In an effort to reduce financial and other quality of life burdens for individuals living with ulcerative colitis, Hongliang Chen and his colleagues from the Department of Gastroenterology and Hepatology at four medical centers in northeast China sought to develop a routine blood-based tool for assessing the extent and severity of ulcerative colitis.
Knowing the extent and severity of ulcerative colitis is essential for clinicians to determine treatment regimens and appropriate routes of administration. For example, suppositories and enemas are more effective with proctitis, and orally administered drugs, biologics and other injectable treatments are typically indicated for more severe disease.
The Montreal classification system is used to determine the extent of ulcerative colitis. The following scoring systems are commonly used to assess the severity of the disease: Truelove and Witts score (TWS), Mayo score, Mayo endoscopic score (MES), and Degree of Ulcerative colitis Burden of Luminal Inflammation (DUBLIN) score.
Colonoscopy is currently considered the gold standard for obtaining many of the parameters necessary to determine these scores. However, the procedure is invasive, costly, time-consuming and carries some risks. These factors make it challenging to use colonoscopies in repeated follow-up care for patients with ulcerative colitis.
In an effort to reduce financial and other quality of life burdens for individuals living with ulcerative colitis, Hongliang Chen and his colleagues from the Department of Gastroenterology and Hepatology at four medical centers in northeast China sought to develop a routine blood-based tool for assessing the extent and severity of ulcerative colitis.

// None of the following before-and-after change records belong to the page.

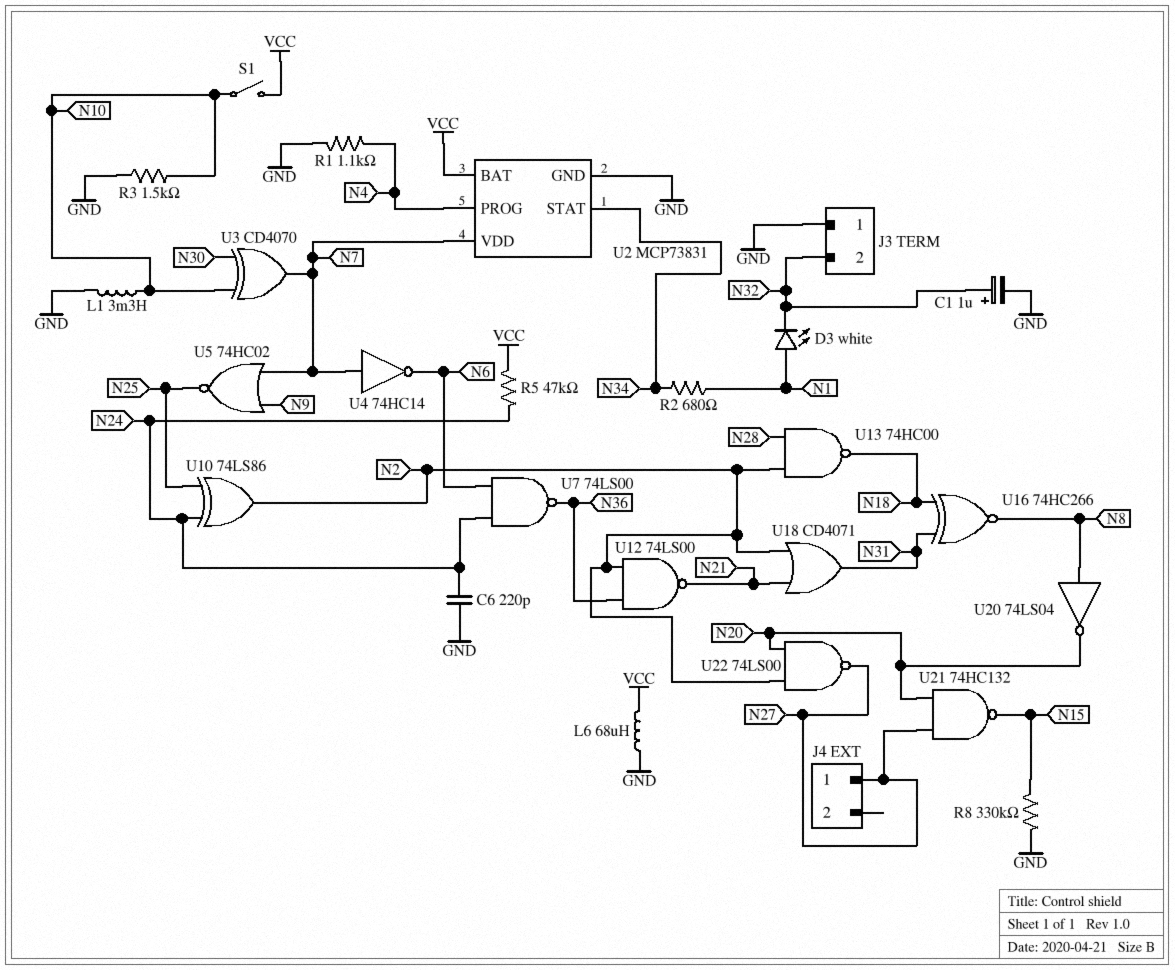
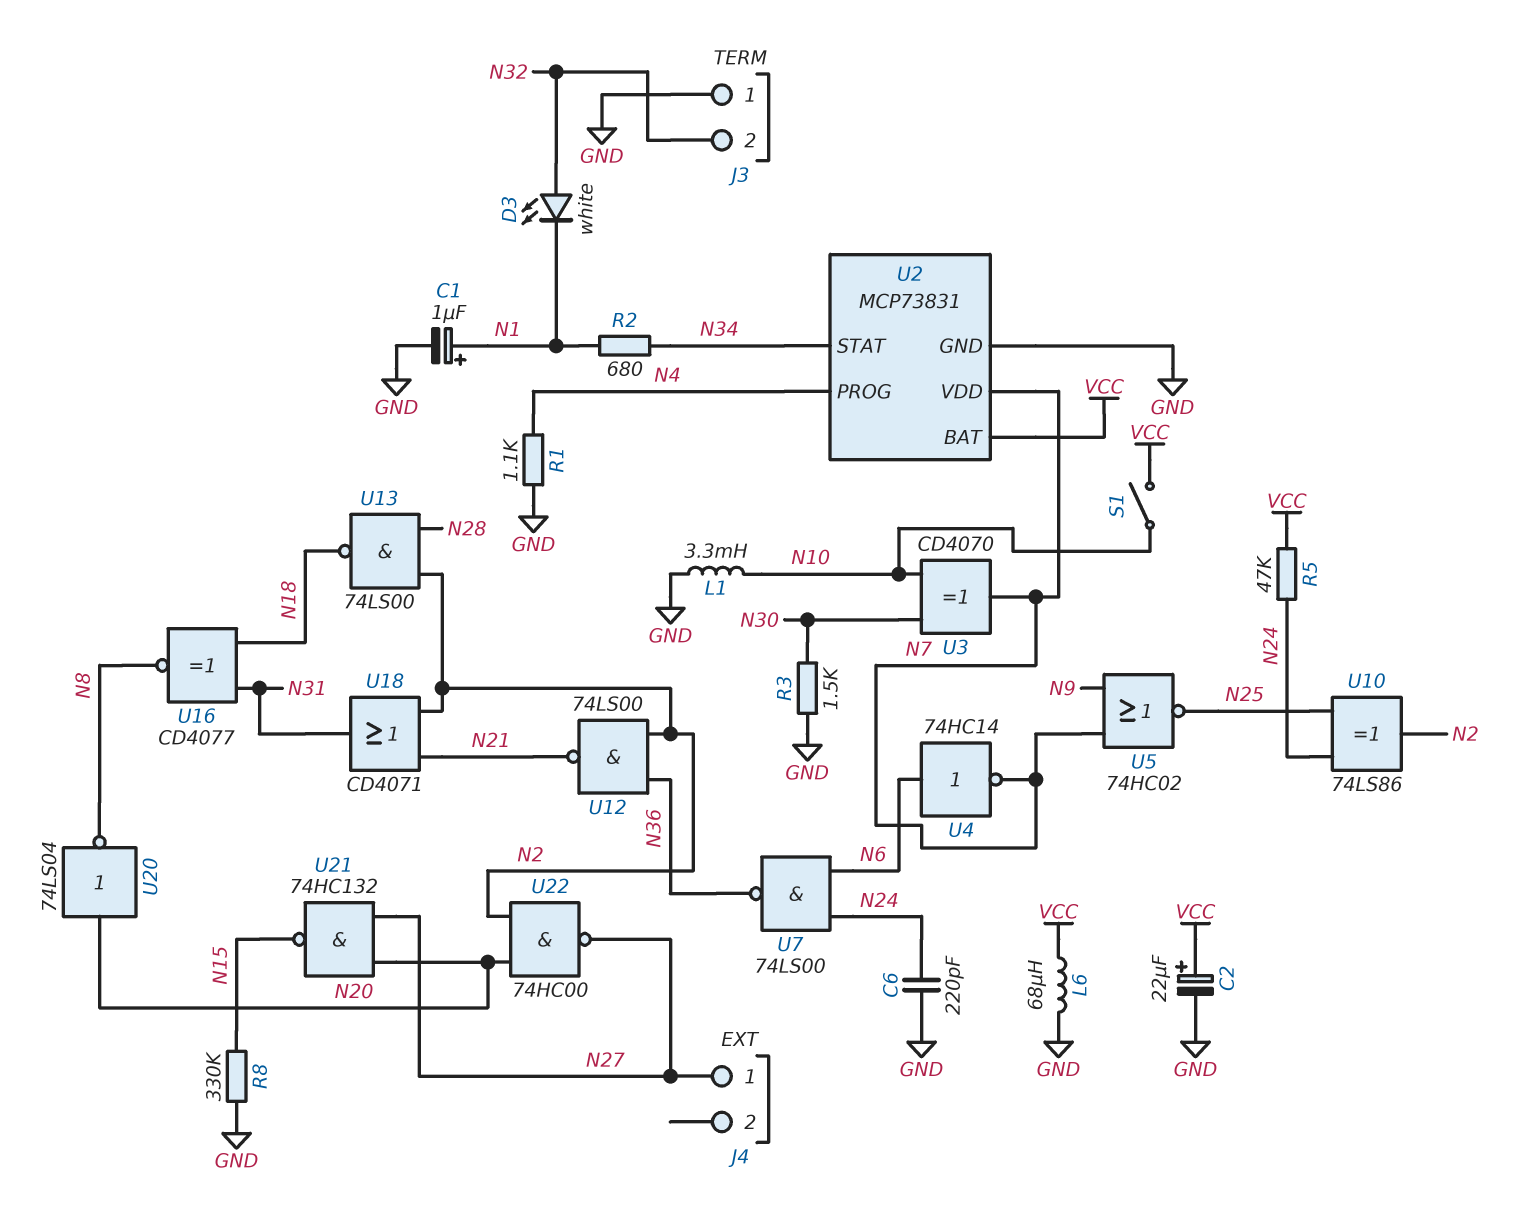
C1: 1uF (plus N32, minus GND) -> 1uF (plus N1, minus GND)
C2: none -> 22uF (plus VCC, minus GND)
D3: LED white (A N1, K N32) -> LED white (A N32, K N1)
R3: 1.5k (GND, N10) -> 1.5k (GND, N30)
U4: NOT 74HC14 (in N7, out N6) -> NOT 74HC14 (in N6, out N7)
U13: NAND 74HC00 (in N2, in N28, out N18) -> NAND 74LS00 (in N2, in N28, out N18)
U16: XNOR 74HC266 (in N18, in N31, out N8) -> XNOR CD4077 (in N18, in N31, out N8)
U20: NOT 74LS04 (in N8, out N20) -> NOT 74LS04 (in N20, out N8)
U22: NAND 74LS00 (in N2, in N20, out N27) -> NAND 74HC00 (in N2, in N20, out N27)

The tool is named Jin’s model, and the researchers’ results were published earlier this month in Scientific Reports.
Chen and his colleagues included 975 adults with ulcerative colitis who were inpatients in one of four medical centers in northeast China between January 2010 and December 2019. Using routine blood samples from participants, the researchers developed two models for predicting Montreal classification and one model each for predicting Mayo score, TWS, MES, and DUBLIN score. Collectively, the models are called Jin’s model.

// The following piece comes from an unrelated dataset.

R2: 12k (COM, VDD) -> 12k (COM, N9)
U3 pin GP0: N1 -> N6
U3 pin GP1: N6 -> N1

The prediction models were created using peripheral blood cells that contribute to the inflammation and epithelial barrier disruption present in ulcerative colitis. These include activated platelets and leukocytes.
The tool successfully predicted the extent and severity of ulcerative colitis based on commonly used scoring systems.
The authors concluded, “Jin’s model provides [ulcerative colitis] patients with a noninvasive, convenient and efficient approach to assess the extent and severity based on several prevailing classifications, especially for patients who do not tolerate or refuse colonoscopy. Jin’s model can simplify the follow-up process, save healthcare resources and reduce the financial and mental burden on patients.”